Exercise details:
Rewrite every one of the extracted records below, substituting "News" for each occurrence of "Berita" and keeping all other text unchanged. Omit the pictures from your answer.

Extracted records:
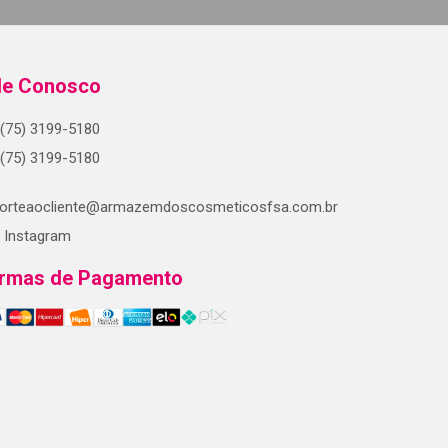
le Conosco
(75) 3199-5180
(75) 3199-5180
orteaocliente@armazemdoscosmeticosfsa.com.br
Instagram
rmas de Pagamento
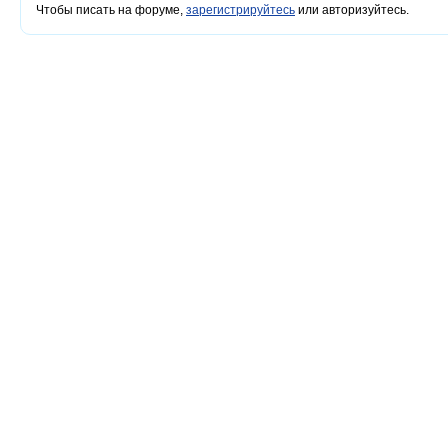
Чтобы писать на форуме,
зарегистрируйтесь
или авторизуйтесь.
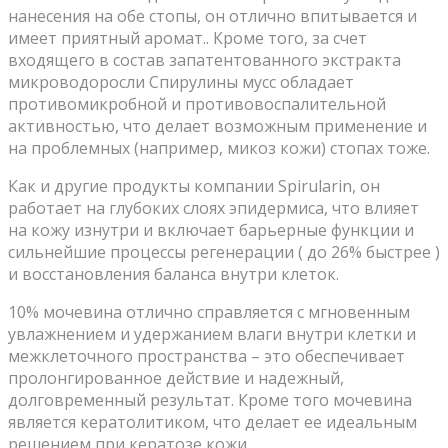
нанесения на обе стопы, он отлично впитывается и
имеет приятный аромат.. Кроме того, за счет
входящего в состав запатентованного экстракта
микроводоросли Спирулины мусс обладает
противомикробной и противовоспалительной
активностью, что делает возможным применение и
на проблемных (например, микоз кожи) стопах тоже.
Как и другие продукты компании Spirularin, он
работает на глубоких слоях эпидермиса, что влияет
на кожу изнутри и включает барьерные функции и
сильнейшие процессы регенерации ( до 26% быстрее )
и восстановления баланса внутри клеток.
10% мочевина отлично справляется с мгновенным
увлажнением и удержанием влаги внутри клетки и
межклеточного пространства – это обеспечивает
пролонгированное действие и надежный,
долговременный результат. Кроме того мочевина
является кератолитиком, что делает ее идеальным
решением при кератозе кожи.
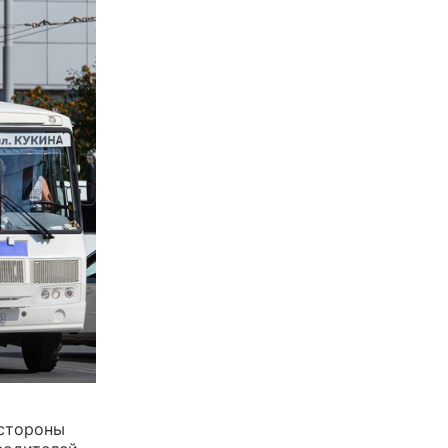
 стороны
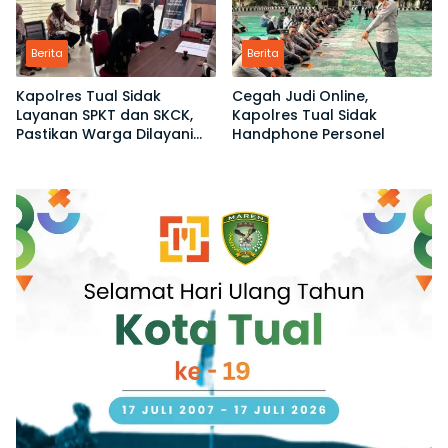
Berita
Berita
Kapolres Tual Sidak
Cegah Judi Online,
Layanan SPKT dan SKCK,
Kapolres Tual Sidak
Pastikan Warga Dilayani
Handphone Personel
Tanpa Ribet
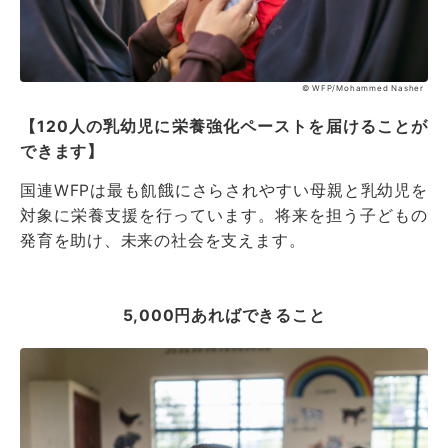
© WFP/Mohammed Nasher
【120人の乳幼児に栄養強化ペーストを届けることが
できます】
国連WFPは最も飢餓にさらされやすい母親と乳幼児を
対象に栄養支援を行っています。将来を担う子どもの
発育を助け、未来の社会を支えます。
5,000円あればできること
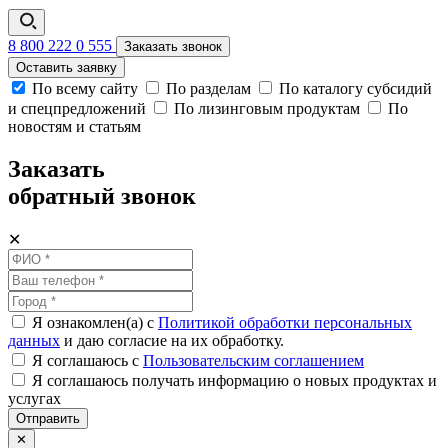
8 800 222 0 555
Заказать звонок
Оставить заявку
По всему сайту
По разделам
По каталогу субсидий
и спецпредложений
По лизинговым продуктам
По
новостям и статьям
Заказать
обратный звонок
✕
Я ознакомлен(а) с
Политикой обработки персональных
данных
и даю согласие на их обработку.
Я соглашаюсь c
Пользовательским соглашением
Я соглашаюсь получать информацию о новых продуктах и
услугах
Отправить
✕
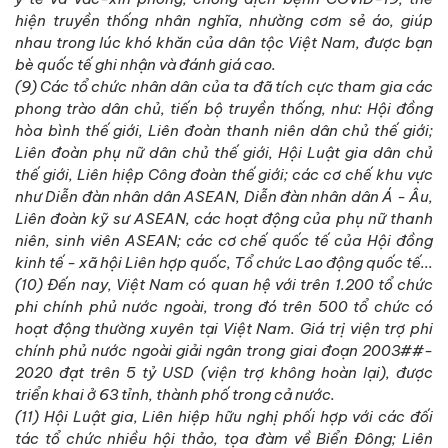
hiện truyền thống nhân nghĩa, nhường cơm sẻ áo, giúp
nhau trong lúc khó khăn của dân tộc Việt Nam, được bạn
bè quốc tế ghi nhận và đánh giá cao.
(9) Các tổ chức nhân dân của ta đã tích cực tham gia các
phong trào dân chủ, tiến bộ truyền thống, như: Hội đồng
hòa bình thế giới, Liên đoàn thanh niên dân chủ thế giới;
Liên đoàn phụ nữ dân chủ thế giới, Hội Luật gia dân chủ
thế giới, Liên hiệp Công đoàn thế giới; các cơ chế khu vực
như Diễn đàn nhân dân ASEAN, Diễn đàn nhân dân Á - Âu,
Liên đoàn kỹ sư ASEAN, các hoạt động của phụ nữ thanh
niên, sinh viên ASEAN; các cơ chế quốc tế của Hội đồng
kinh tế - xã hội Liên hợp quốc, Tổ chức Lao động quốc tế...
(10) Đến nay, Việt Nam có quan hệ với trên 1.200 tổ chức
phi chính phủ nước ngoài, trong đó trên 500 tổ chức có
hoạt động thường xuyên tại Việt Nam. Giá trị viện trợ phi
chính phủ nước ngoài giải ngân trong giai đoạn 2003##-
2020 đạt trên 5 tỷ USD (viện trợ không hoàn lại), được
triển khai ở 63 tỉnh, thành phố trong cả nước.
(11) Hội Luật gia, Liên hiệp hữu nghị phối hợp với các đối
tác tổ chức nhiều hội thảo, tọa đàm về Biển Đông; Liên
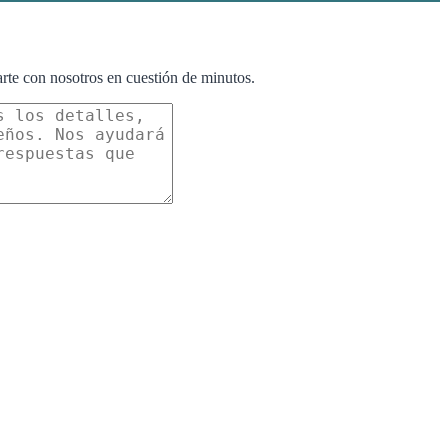
arte con nosotros en cuestión de minutos.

Answer to this task:
le Conosco
(75) 3199-5180
(75) 3199-5180
orteaocliente@armazemdoscosmeticosfsa.com.br
Instagram
rmas de Pagamento
Чтобы писать на форуме,
зарегистрируйтесь
или авторизуйтесь.
нанесения на обе стопы, он отлично впитывается и
имеет приятный аромат.. Кроме того, за счет
входящего в состав запатентованного экстракта
микроводоросли Спирулины мусс обладает
противомикробной и противовоспалительной
активностью, что делает возможным применение и
на проблемных (например, микоз кожи) стопах тоже.
Как и другие продукты компании Spirularin, он
работает на глубоких слоях эпидермиса, что влияет
на кожу изнутри и включает барьерные функции и
сильнейшие процессы регенерации ( до 26% быстрее )
и восстановления баланса внутри клеток.
10% мочевина отлично справляется с мгновенным
увлажнением и удержанием влаги внутри клетки и
межклеточного пространства – это обеспечивает
пролонгированное действие и надежный,
долговременный результат. Кроме того мочевина
является кератолитиком, что делает ее идеальным
решением при кератозе кожи.
 стороны
News
News
Kapolres Tual Sidak
Cegah Judi Online,
Layanan SPKT dan SKCK,
Kapolres Tual Sidak
Pastikan Warga Dilayani
Handphone Personel
Tanpa Ribet
© WFP/Mohammed Nasher
【120人の乳幼児に栄養強化ペーストを届けることが
できます】
国連WFPは最も飢餓にさらされやすい母親と乳幼児を
対象に栄養支援を行っています。将来を担う子どもの
発育を助け、未来の社会を支えます。
5,000円あればできること
8 800 222 0 555
Заказать звонок
Оставить заявку
По всему сайту
По разделам
По каталогу субсидий
и спецпредложений
По лизинговым продуктам
По
новостям и статьям
Заказать
обратный звонок
✕
Я ознакомлен(а) с
Политикой обработки персональных
данных
и даю согласие на их обработку.
Я соглашаюсь c
Пользовательским соглашением
Я соглашаюсь получать информацию о новых продуктах и
услугах
Отправить
✕
hiện truyền thống nhân nghĩa, nhường cơm sẻ áo, giúp
nhau trong lúc khó khăn của dân tộc Việt Nam, được bạn
bè quốc tế ghi nhận và đánh giá cao.
(9) Các tổ chức nhân dân của ta đã tích cực tham gia các
phong trào dân chủ, tiến bộ truyền thống, như: Hội đồng
hòa bình thế giới, Liên đoàn thanh niên dân chủ thế giới;
Liên đoàn phụ nữ dân chủ thế giới, Hội Luật gia dân chủ
thế giới, Liên hiệp Công đoàn thế giới; các cơ chế khu vực
như Diễn đàn nhân dân ASEAN, Diễn đàn nhân dân Á - Âu,
Liên đoàn kỹ sư ASEAN, các hoạt động của phụ nữ thanh
niên, sinh viên ASEAN; các cơ chế quốc tế của Hội đồng
kinh tế - xã hội Liên hợp quốc, Tổ chức Lao động quốc tế...
(10) Đến nay, Việt Nam có quan hệ với trên 1.200 tổ chức
phi chính phủ nước ngoài, trong đó trên 500 tổ chức có
hoạt động thường xuyên tại Việt Nam. Giá trị viện trợ phi
chính phủ nước ngoài giải ngân trong giai đoạn 2003##-
2020 đạt trên 5 tỷ USD (viện trợ không hoàn lại), được
triển khai ở 63 tỉnh, thành phố trong cả nước.
(11) Hội Luật gia, Liên hiệp hữu nghị phối hợp với các đối
tác tổ chức nhiều hội thảo, tọa đàm về Biển Đông; Liên
arte con nosotros en cuestión de minutos.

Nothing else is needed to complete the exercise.